List agent ids that the current session may target with `sessions_spawn`.

Notes:

* Result is restricted to per-agent allowlists (`agents.list[].subagents.allowAgents`).
* When `["*"]` is configured, the tool includes all configured agents and marks `allowAny: true`.

## Parameters (common)

Gateway-backed tools (`canvas`, `nodes`, `cron`):

* `gatewayUrl` (default `ws://127.0.0.1:18789`)
* `gatewayToken` (if auth enabled)
* `timeoutMs`

Note: when `gatewayUrl` is set, include `gatewayToken` explicitly. Tools do not inherit config
or environment credentials for overrides, and missing explicit credentials is an error.

Browser tool:

* `profile` (optional; defaults to `browser.defaultProfile`)
* `target` (`sandbox` | `host` | `node`)
* `node` (optional; pin a specific node id/name)

## Recommended agent flows

Browser automation:

1. `browser` → `status` / `start`
2. `snapshot` (ai or aria)
3. `act` (click/type/press)
4. `screenshot` if you need visual confirmation

Canvas render:

1. `canvas` → `present`
2. `a2ui_push` (optional)
3. `snapshot`

Node targeting:

1. `nodes` → `status`
2. `describe` on the chosen node
3. `notify` / `run` / `camera_snap` / `screen_record`

## Safety

* Avoid direct `system.run`; use `nodes` → `run` only with explicit user consent.
* Respect user consent for camera/screen capture.
* Use `status/describe` to ensure permissions before invoking media commands.

## How tools are presented to the agent

Tools are exposed in two parallel channels:

1. **System prompt text**: a human-readable list + guidance.
2. **Tool schema**: the structured function definitions sent to the model API.

That means the agent sees both “what tools exist” and “how to call them.” If a tool
doesn’t appear in the system prompt or the schema, the model cannot call it.
============================================================
(AIM OF THE TASK):
In the agent tools text, substitute "whitelists" for "allowlists" and give the part starting with "List agent ids" and going on through "## Parameters (common)".

Stored listing:
============================================================
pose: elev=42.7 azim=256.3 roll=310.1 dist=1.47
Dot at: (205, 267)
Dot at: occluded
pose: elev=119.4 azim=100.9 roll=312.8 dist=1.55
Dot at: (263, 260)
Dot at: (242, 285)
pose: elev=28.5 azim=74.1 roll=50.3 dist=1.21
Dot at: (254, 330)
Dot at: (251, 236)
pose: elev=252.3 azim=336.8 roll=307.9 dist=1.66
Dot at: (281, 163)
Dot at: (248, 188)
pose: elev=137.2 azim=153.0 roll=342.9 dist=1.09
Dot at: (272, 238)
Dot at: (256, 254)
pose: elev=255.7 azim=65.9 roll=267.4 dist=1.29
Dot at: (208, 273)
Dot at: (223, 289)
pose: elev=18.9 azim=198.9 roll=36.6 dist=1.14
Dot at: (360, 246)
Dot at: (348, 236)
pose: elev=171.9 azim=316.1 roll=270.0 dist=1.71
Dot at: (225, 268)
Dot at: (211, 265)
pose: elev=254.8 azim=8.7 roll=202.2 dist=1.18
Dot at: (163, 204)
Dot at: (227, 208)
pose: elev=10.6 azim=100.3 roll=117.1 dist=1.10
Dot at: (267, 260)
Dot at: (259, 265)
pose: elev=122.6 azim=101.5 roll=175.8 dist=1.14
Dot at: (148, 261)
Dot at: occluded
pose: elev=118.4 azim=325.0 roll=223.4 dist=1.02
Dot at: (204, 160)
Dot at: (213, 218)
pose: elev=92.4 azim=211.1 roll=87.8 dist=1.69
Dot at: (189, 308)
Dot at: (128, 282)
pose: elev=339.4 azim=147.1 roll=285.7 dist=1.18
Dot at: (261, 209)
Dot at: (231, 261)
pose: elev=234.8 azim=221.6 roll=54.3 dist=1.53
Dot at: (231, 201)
============================================================
(THE ANSWER):
List agent ids that the current session may target with `sessions_spawn`.

Notes:

* Result is restricted to per-agent whitelists (`agents.list[].subagents.allowAgents`).
* When `["*"]` is configured, the tool includes all configured agents and marks `allowAny: true`.

## Parameters (common)